La version réellement popularisée est devenue le WAP 1.1 amélioré, sorti en 1999, que les développeurs ont par la suite légèrement modifié, sans rien changer fondamentalement. Le résultat d'une telle activité a conduit à l'apparition de ces sites web avec un fond gris et des liens bleus – un monument à la technologie WAP 1.x.
La base du WAP était le langage de balisage WML – il représente un HTML de "ordinateur de bureau" du début des années 2000, seulement limité en capacités dans la mesure où il pouvait être assimilé par les téléphones mobiles, qui luttaient avec des mélodies polyphoniques et ne supportaient souvent même pas les MMS.
Qu'est-ce qu'un WAP en réseau ? Accéder à l'internet depuis un téléphone mobile aux premiers jours du WAP n'était pas un plaisir bon marché, surtout lorsque la connexion était faite par une ligne téléphonique avec facturation à la minute – en utilisant la technologie CSD. Par conséquent, y accéder nécessitait une somme substantielle sur le compte. Considérez juste que pour trois minutes en ligne (que ce soit pour télécharger ou simplement lire du texte tant que le site était ouvert), on vous facturait un dollar américain, et la vitesse était d'environ 10 Kbps. Même une image monochrome prenait 5–8 secondes à télécharger.
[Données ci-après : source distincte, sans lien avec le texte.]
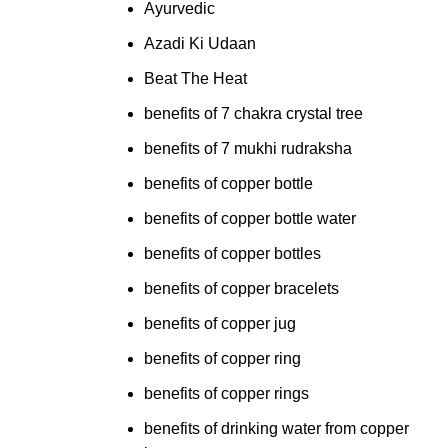
Ayurvedic
Azadi Ki Udaan
Beat The Heat
benefits of 7 chakra crystal tree
benefits of 7 mukhi rudraksha
benefits of copper bottle
benefits of copper bottle water
benefits of copper bottles
benefits of copper bracelets
benefits of copper jug
benefits of copper ring
benefits of copper rings
benefits of drinking water from copper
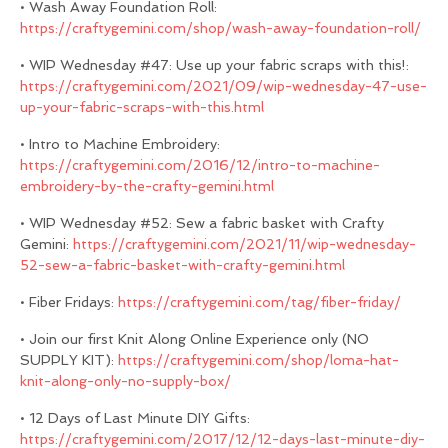
• Wash Away Foundation Roll:
https://craftygemini.com/shop/wash-away-foundation-roll/
• WIP Wednesday #47: Use up your fabric scraps with this!:
https://craftygemini.com/2021/09/wip-wednesday-47-use-
up-your-fabric-scraps-with-this.html
• Intro to Machine Embroidery:
https://craftygemini.com/2016/12/intro-to-machine-
embroidery-by-the-crafty-gemini.html
• WIP Wednesday #52: Sew a fabric basket with Crafty
Gemini:
https://craftygemini.com/2021/11/wip-wednesday-
52-sew-a-fabric-basket-with-crafty-gemini.html
• Fiber Fridays:
https://craftygemini.com/tag/fiber-friday/
• Join our first Knit Along Online Experience only (NO
SUPPLY KIT):
https://craftygemini.com/shop/loma-hat-
knit-along-only-no-supply-box/
• 12 Days of Last Minute DIY Gifts:
https://craftygemini.com/2017/12/12-days-last-minute-diy-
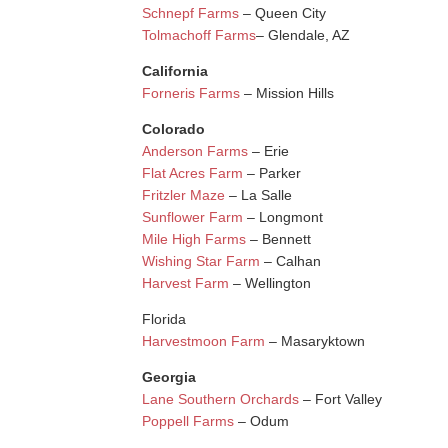
Schnepf Farms
– Queen City
Tolmachoff Farms
– Glendale, AZ
California
Forneris Farms
– Mission Hills
Colorado
Anderson Farms
– Erie
Flat Acres Farm
– Parker
Fritzler Maze
– La Salle
Sunflower Farm
– Longmont
Mile High Farms
– Bennett
Wishing Star Farm
– Calhan
Harvest Farm
– Wellington
Florida
Harvestmoon Farm
– Masaryktown
Georgia
Lane Southern Orchards
– Fort Valley
Poppell Farms
– Odum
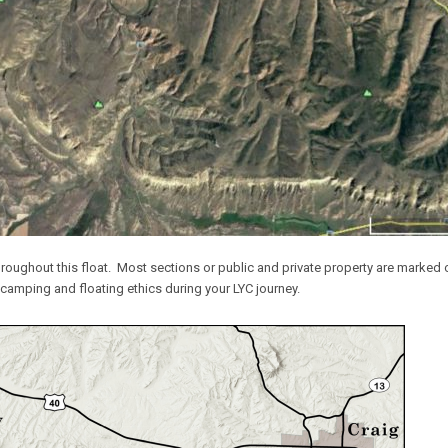
throughout this float. Most sections or public and private property are marked on
 camping and floating ethics during your LYC journey.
Pendant que vous tapiez l'adresse du site suivant sur le clavier lent (taper un texte SMS était rapide, mais dans les navigateurs, les réactions du téléphone ralentissaient en raison de la charge du processeur), un peu plus d'argent vous était déduit. Il était impossible de sauvegarder le texte et de le lire plus tard ; dans les premiers téléphones compatibles internet, il n'y avait pas d'option pour marquer les sites – vous deviez mémoriser les adresses. Maintenant, vous avez le choix entre Opera, Chrome ou Safari, mais avant l'avènement de Java, de 2000 à 2006, il fallait utiliser des applications internet par défaut totalement rudimentaires. Ces applications pouvaient facilement échouer à ouvrir certains sites web sur des modèles de téléphone spécifiques – juste parce que.
Parfois, sous la charge du navigateur, les téléphones émettaient un grincement et s'éteignaient (surtout Siemens était notoire pour cela), ou ils se figeaient (ne pointons pas du doigt Motorola). Le remède à cela était un redémarrage, avec ou sans retirer la batterie.
D'autre part, même à cette époque, le petit frère de l'internet informatique complet, le WWW, était beaucoup plus informatif que les bulletins de divertissement insensés en SMS pour lesquels les opérateurs mobiles facturaient aux abonnés des montants exorbitants. De plus, avec l'accès en ligne partout où les réseaux mobiles étaient disponibles, les chats internet, forums et autres moyens de communication simples entre inconnus fleurissaient vivement. Avant cela, seuls les individus aisés qui avaient assez d'argent pour acheter un ordinateur personnel (oui, cela sonnait fier à l'époque) pouvaient se permettre un tel luxe !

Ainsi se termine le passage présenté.